Your nervous system has been heightened, your biochemical enzymes that produce the fight or flight within are still swirling around.

It’s easy for me to say, well, do some Reiki and come back to your center.  But that’s not always the easiest technique to use, especially if your mind is still running a mile a minute, surveying the environment for the next possible stressor.

But it’s worth a shot, the Reiki technique, that is.  And if you find, after 20 minutes of applying hands-on healing you are still no better off than before, my suggestion is to use the nervous energy that is still swirling about and do something with it.

That might take the activity of cleaning or clearing your space.  It’s like taking stock of where you are, piece by piece.  Maybe it’s sorting through all the papers you had to grab with you when you were fired from the job.  Maybe it’s sorting through a box of belongings your ex dumped on your doorstep.

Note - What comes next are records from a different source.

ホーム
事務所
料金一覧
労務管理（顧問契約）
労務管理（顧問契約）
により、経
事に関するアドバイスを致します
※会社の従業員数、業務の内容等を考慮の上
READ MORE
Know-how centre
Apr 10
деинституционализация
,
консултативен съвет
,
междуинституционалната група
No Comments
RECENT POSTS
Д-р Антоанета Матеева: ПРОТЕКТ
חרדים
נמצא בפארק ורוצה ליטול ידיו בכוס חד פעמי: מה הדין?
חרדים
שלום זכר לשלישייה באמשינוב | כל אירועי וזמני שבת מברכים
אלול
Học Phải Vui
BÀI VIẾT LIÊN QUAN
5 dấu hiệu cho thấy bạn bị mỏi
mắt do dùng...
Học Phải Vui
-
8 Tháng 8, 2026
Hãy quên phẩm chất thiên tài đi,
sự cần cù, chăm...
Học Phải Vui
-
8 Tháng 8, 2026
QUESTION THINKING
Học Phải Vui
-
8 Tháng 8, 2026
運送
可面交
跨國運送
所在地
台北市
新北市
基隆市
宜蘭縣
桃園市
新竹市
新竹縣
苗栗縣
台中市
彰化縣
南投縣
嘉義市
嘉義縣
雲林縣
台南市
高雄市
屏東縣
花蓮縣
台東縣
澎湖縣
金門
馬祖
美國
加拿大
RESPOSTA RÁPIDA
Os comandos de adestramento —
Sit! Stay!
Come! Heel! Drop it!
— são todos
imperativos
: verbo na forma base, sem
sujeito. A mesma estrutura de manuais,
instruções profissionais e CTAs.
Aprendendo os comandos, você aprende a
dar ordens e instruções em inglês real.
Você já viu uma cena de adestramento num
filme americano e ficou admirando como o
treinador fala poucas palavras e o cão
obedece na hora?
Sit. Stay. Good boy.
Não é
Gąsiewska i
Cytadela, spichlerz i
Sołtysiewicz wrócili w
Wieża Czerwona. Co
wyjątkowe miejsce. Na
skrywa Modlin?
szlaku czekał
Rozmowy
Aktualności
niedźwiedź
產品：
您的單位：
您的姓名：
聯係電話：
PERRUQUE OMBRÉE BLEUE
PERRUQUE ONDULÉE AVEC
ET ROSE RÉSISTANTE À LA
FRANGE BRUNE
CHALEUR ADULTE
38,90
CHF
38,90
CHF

If neither applies, clear out your closets.  What doesn’t fit you any more or what don’t you wear?  Use the energy and start to clear space.  Open space allows for more calm.  Clutter promotes anxiety.

Maybe, just maybe, as you sort through things you realize you’ve put some tasks on the back burner because you were too busy dealing with the impending doom to care about much else.

What needs your attention now?  It’s an exercise in getting back to basics and utilizing the remaining angst for productive outcome.

Still don’t have the focus for this?  Take the angst into the physical realm and go for a jog, run, swim, lift some weights.  The energy that remains has to go somewhere, and stirring up inside you is like being in a perpetual gerbil wheel.  Step off the track and watch what happens.